→ WHAT THE EXERCISE ASKS: Look through the material for lines with the word "input", and copy each one.

→ DATA TO PROCESS:

BEGIN

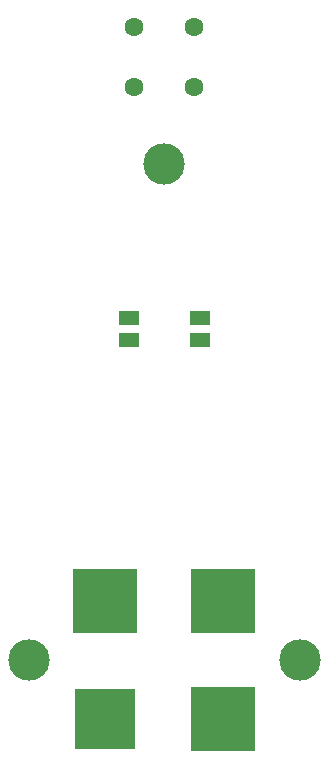
<source format=gbr>
G04 (created by PCBNEW (2013-may-18)-stable) date Пт 28 авг 2015 20:21:17*
%MOIN*%
G04 Gerber Fmt 3.4, Leading zero omitted, Abs format*
%FSLAX34Y34*%
G01*
G70*
G90*
G04 APERTURE LIST*
%ADD10C,0.00393701*%
%ADD11R,0.070748X0.050748*%
%ADD12R,0.204724X0.204724*%
%ADD13R,0.212598X0.212598*%
%ADD14C,0.137795*%
%ADD15C,0.0629921*%
G04 APERTURE END LIST*
G54D10*
G54D11*
X10428Y-17191D03*
X10428Y-16441D03*
X12790Y-16441D03*
X12790Y-17191D03*
G54D12*
X9640Y-29808D03*
G54D13*
X13577Y-29808D03*
X9640Y-25871D03*
X13577Y-25871D03*
G54D14*
X7081Y-27840D03*
X16137Y-27840D03*
X11609Y-11304D03*
G54D15*
X12609Y-6761D03*
X10609Y-6761D03*
X10609Y-8761D03*
X12609Y-8761D03*
M02*

</source>
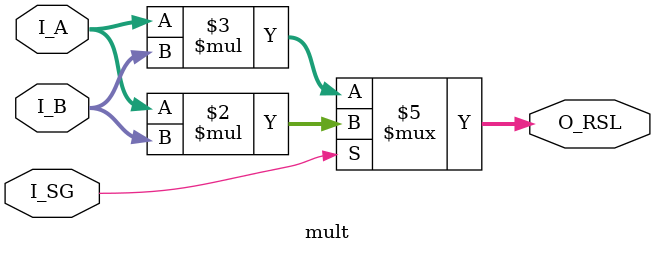
<source format=v>
module mult
    #(parameter DATA_ALU = 32) // data width
     (I_A, I_B, I_SG,
      O_RSL);


//  input signals
    input wire [DATA_ALU-1:0] I_A;  // srcA
    input wire [DATA_ALU-1:0] I_B;  // srcB
    input wire                I_SG; // singed mult
//  output signals
    output reg signed [DATA_ALU-1:0] O_RSL;  // result alu

    always @(*) begin
      if (I_SG)
        O_RSL = $signed(I_A) * $signed(I_B); // signed
      else
        O_RSL = I_A * I_B;                   // unsigned
    end
    
    
endmodule
</source>
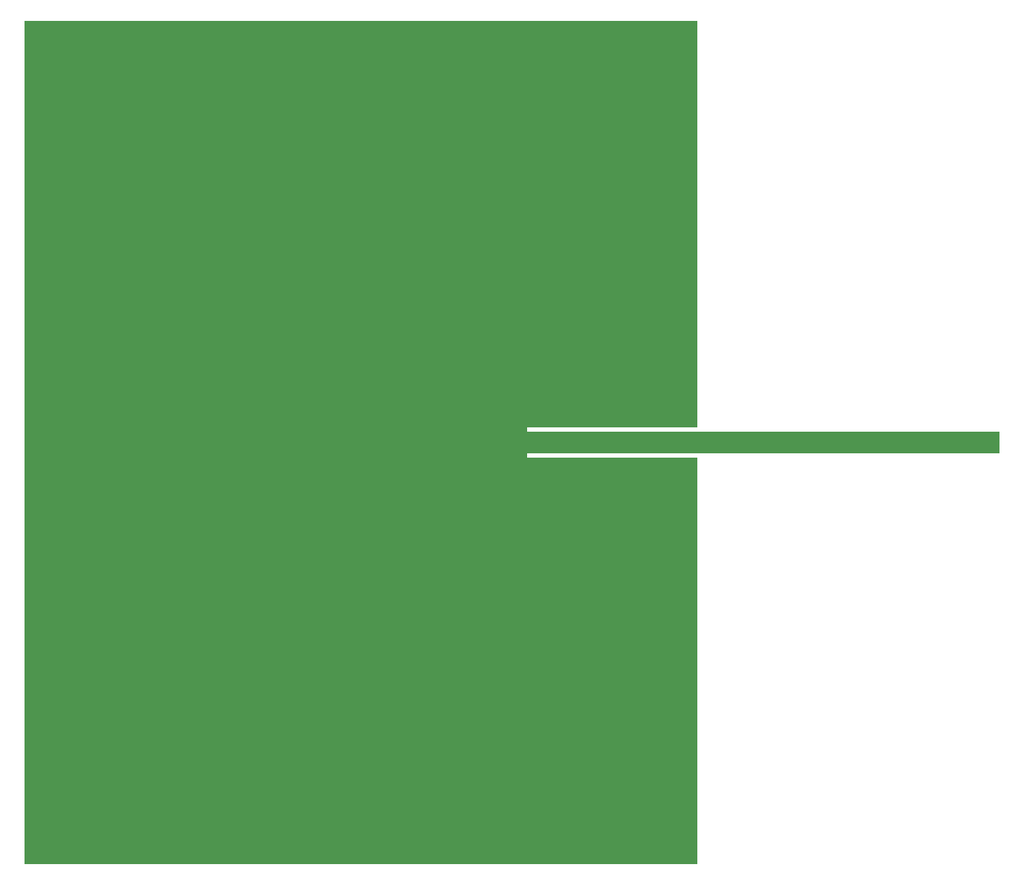
<source format=gbr>
%TF.GenerationSoftware,Altium Limited,Altium Designer,19.0.15 (446)*%
G04 Layer_Physical_Order=1*
G04 Layer_Color=255*
%FSLAX45Y45*%
%MOMM*%
%TF.FileFunction,Copper,L1,Top,Signal*%
%TF.Part,Single*%
G01*
G75*
G36*
X11450004Y7680000D02*
X9449994Y7679999D01*
X9449995Y7630000D01*
X14999988Y7630000D01*
X14999989Y7370000D01*
X9450000D01*
X9450000Y7320000D01*
X11450000Y7319999D01*
X11449999Y2549999D01*
X3550000Y2549999D01*
X3550000Y12449999D01*
X11450009Y12450003D01*
X11450004Y7680000D01*
D02*
G37*
%TF.MD5,7b682b437fcdf315f1e02605a39c749c*%
M02*

</source>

END

→ ANSWER BELOW:
//  input signals
    input wire [DATA_ALU-1:0] I_A;  // srcA
    input wire [DATA_ALU-1:0] I_B;  // srcB
    input wire                I_SG; // singed mult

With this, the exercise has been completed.